--- Exercise ---
The records below should be written out again, exactly.

--- Records from a collection ---
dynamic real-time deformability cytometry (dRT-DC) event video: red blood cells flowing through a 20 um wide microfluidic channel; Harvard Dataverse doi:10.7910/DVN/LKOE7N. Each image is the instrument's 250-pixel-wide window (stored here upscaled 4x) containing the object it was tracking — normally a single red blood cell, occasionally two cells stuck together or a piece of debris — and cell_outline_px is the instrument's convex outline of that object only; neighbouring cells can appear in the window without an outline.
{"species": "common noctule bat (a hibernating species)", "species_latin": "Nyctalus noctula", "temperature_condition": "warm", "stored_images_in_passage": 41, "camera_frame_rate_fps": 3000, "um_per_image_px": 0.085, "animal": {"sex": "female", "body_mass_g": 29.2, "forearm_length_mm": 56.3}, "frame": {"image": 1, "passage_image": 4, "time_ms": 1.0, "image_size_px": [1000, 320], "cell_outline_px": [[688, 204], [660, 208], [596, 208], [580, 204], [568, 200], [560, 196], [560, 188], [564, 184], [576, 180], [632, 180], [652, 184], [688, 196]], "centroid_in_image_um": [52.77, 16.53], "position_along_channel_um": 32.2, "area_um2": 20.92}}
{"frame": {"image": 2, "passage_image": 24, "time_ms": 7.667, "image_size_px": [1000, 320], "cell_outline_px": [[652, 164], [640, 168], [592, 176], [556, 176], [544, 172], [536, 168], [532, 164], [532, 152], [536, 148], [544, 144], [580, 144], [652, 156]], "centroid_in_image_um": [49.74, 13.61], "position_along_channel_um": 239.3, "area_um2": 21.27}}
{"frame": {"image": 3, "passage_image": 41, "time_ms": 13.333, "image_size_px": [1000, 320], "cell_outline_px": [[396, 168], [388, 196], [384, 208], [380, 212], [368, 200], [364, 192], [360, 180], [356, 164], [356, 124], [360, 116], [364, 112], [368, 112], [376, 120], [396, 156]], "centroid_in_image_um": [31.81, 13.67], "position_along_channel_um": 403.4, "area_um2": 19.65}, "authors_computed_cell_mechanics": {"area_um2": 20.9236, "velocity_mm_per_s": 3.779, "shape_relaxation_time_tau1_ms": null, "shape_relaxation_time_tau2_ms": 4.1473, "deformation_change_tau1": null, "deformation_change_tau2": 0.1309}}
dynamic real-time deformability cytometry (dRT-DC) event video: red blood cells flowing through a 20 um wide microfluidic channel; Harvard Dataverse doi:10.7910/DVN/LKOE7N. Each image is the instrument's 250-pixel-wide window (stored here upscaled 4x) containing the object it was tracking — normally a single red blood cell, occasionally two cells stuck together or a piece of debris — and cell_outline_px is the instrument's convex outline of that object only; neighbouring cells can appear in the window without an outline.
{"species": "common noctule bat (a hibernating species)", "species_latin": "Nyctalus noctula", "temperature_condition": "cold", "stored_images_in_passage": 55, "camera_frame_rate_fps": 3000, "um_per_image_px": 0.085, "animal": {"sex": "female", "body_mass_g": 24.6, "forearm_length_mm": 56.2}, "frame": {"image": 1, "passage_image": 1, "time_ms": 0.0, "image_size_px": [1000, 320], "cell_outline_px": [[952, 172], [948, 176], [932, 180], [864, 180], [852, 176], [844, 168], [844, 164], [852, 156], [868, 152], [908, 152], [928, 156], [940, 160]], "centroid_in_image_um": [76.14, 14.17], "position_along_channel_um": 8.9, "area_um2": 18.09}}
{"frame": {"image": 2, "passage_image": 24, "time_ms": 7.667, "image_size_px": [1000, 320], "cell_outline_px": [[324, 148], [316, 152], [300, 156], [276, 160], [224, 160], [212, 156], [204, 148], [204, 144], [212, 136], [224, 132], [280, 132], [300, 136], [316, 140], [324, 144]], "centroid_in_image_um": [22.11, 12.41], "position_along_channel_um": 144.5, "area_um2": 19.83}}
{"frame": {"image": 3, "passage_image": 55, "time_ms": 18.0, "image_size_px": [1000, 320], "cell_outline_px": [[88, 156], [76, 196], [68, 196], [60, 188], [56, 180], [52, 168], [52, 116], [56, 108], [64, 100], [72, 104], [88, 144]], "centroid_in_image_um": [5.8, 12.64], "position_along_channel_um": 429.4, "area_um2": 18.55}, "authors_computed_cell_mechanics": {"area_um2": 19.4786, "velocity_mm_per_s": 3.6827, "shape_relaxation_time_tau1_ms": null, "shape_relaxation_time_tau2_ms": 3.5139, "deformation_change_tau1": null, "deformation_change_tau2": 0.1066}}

--- In response ---
dynamic real-time deformability cytometry (dRT-DC) event video: red blood cells flowing through a 20 um wide microfluidic channel; Harvard Dataverse doi:10.7910/DVN/LKOE7N. Each image is the instrument's 250-pixel-wide window (stored here upscaled 4x) containing the object it was tracking — normally a single red blood cell, occasionally two cells stuck together or a piece of debris — and cell_outline_px is the instrument's convex outline of that object only; neighbouring cells can appear in the window without an outline.
{"species": "common noctule bat (a hibernating species)", "species_latin": "Nyctalus noctula", "temperature_condition": "warm", "stored_images_in_passage": 41, "camera_frame_rate_fps": 3000, "um_per_image_px": 0.085, "animal": {"sex": "female", "body_mass_g": 29.2, "forearm_length_mm": 56.3}, "frame": {"image": 1, "passage_image": 4, "time_ms": 1.0, "image_size_px": [1000, 320], "cell_outline_px": [[688, 204], [660, 208], [596, 208], [580, 204], [568, 200], [560, 196], [560, 188], [564, 184], [576, 180], [632, 180], [652, 184], [688, 196]], "centroid_in_image_um": [52.77, 16.53], "position_along_channel_um": 32.2, "area_um2": 20.92}}
{"frame": {"image": 2, "passage_image": 24, "time_ms": 7.667, "image_size_px": [1000, 320], "cell_outline_px": [[652, 164], [640, 168], [592, 176], [556, 176], [544, 172], [536, 168], [532, 164], [532, 152], [536, 148], [544, 144], [580, 144], [652, 156]], "centroid_in_image_um": [49.74, 13.61], "position_along_channel_um": 239.3, "area_um2": 21.27}}
{"frame": {"image": 3, "passage_image": 41, "time_ms": 13.333, "image_size_px": [1000, 320], "cell_outline_px": [[396, 168], [388, 196], [384, 208], [380, 212], [368, 200], [364, 192], [360, 180], [356, 164], [356, 124], [360, 116], [364, 112], [368, 112], [376, 120], [396, 156]], "centroid_in_image_um": [31.81, 13.67], "position_along_channel_um": 403.4, "area_um2": 19.65}, "authors_computed_cell_mechanics": {"area_um2": 20.9236, "velocity_mm_per_s": 3.779, "shape_relaxation_time_tau1_ms": null, "shape_relaxation_time_tau2_ms": 4.1473, "deformation_change_tau1": null, "deformation_change_tau2": 0.1309}}
dynamic real-time deformability cytometry (dRT-DC) event video: red blood cells flowing through a 20 um wide microfluidic channel; Harvard Dataverse doi:10.7910/DVN/LKOE7N. Each image is the instrument's 250-pixel-wide window (stored here upscaled 4x) containing the object it was tracking — normally a single red blood cell, occasionally two cells stuck together or a piece of debris — and cell_outline_px is the instrument's convex outline of that object only; neighbouring cells can appear in the window without an outline.
{"species": "common noctule bat (a hibernating species)", "species_latin": "Nyctalus noctula", "temperature_condition": "cold", "stored_images_in_passage": 55, "camera_frame_rate_fps": 3000, "um_per_image_px": 0.085, "animal": {"sex": "female", "body_mass_g": 24.6, "forearm_length_mm": 56.2}, "frame": {"image": 1, "passage_image": 1, "time_ms": 0.0, "image_size_px": [1000, 320], "cell_outline_px": [[952, 172], [948, 176], [932, 180], [864, 180], [852, 176], [844, 168], [844, 164], [852, 156], [868, 152], [908, 152], [928, 156], [940, 160]], "centroid_in_image_um": [76.14, 14.17], "position_along_channel_um": 8.9, "area_um2": 18.09}}
{"frame": {"image": 2, "passage_image": 24, "time_ms": 7.667, "image_size_px": [1000, 320], "cell_outline_px": [[324, 148], [316, 152], [300, 156], [276, 160], [224, 160], [212, 156], [204, 148], [204, 144], [212, 136], [224, 132], [280, 132], [300, 136], [316, 140], [324, 144]], "centroid_in_image_um": [22.11, 12.41], "position_along_channel_um": 144.5, "area_um2": 19.83}}
{"frame": {"image": 3, "passage_image": 55, "time_ms": 18.0, "image_size_px": [1000, 320], "cell_outline_px": [[88, 156], [76, 196], [68, 196], [60, 188], [56, 180], [52, 168], [52, 116], [56, 108], [64, 100], [72, 104], [88, 144]], "centroid_in_image_um": [5.8, 12.64], "position_along_channel_um": 429.4, "area_um2": 18.55}, "authors_computed_cell_mechanics": {"area_um2": 19.4786, "velocity_mm_per_s": 3.6827, "shape_relaxation_time_tau1_ms": null, "shape_relaxation_time_tau2_ms": 3.5139, "deformation_change_tau1": null, "deformation_change_tau2": 0.1066}}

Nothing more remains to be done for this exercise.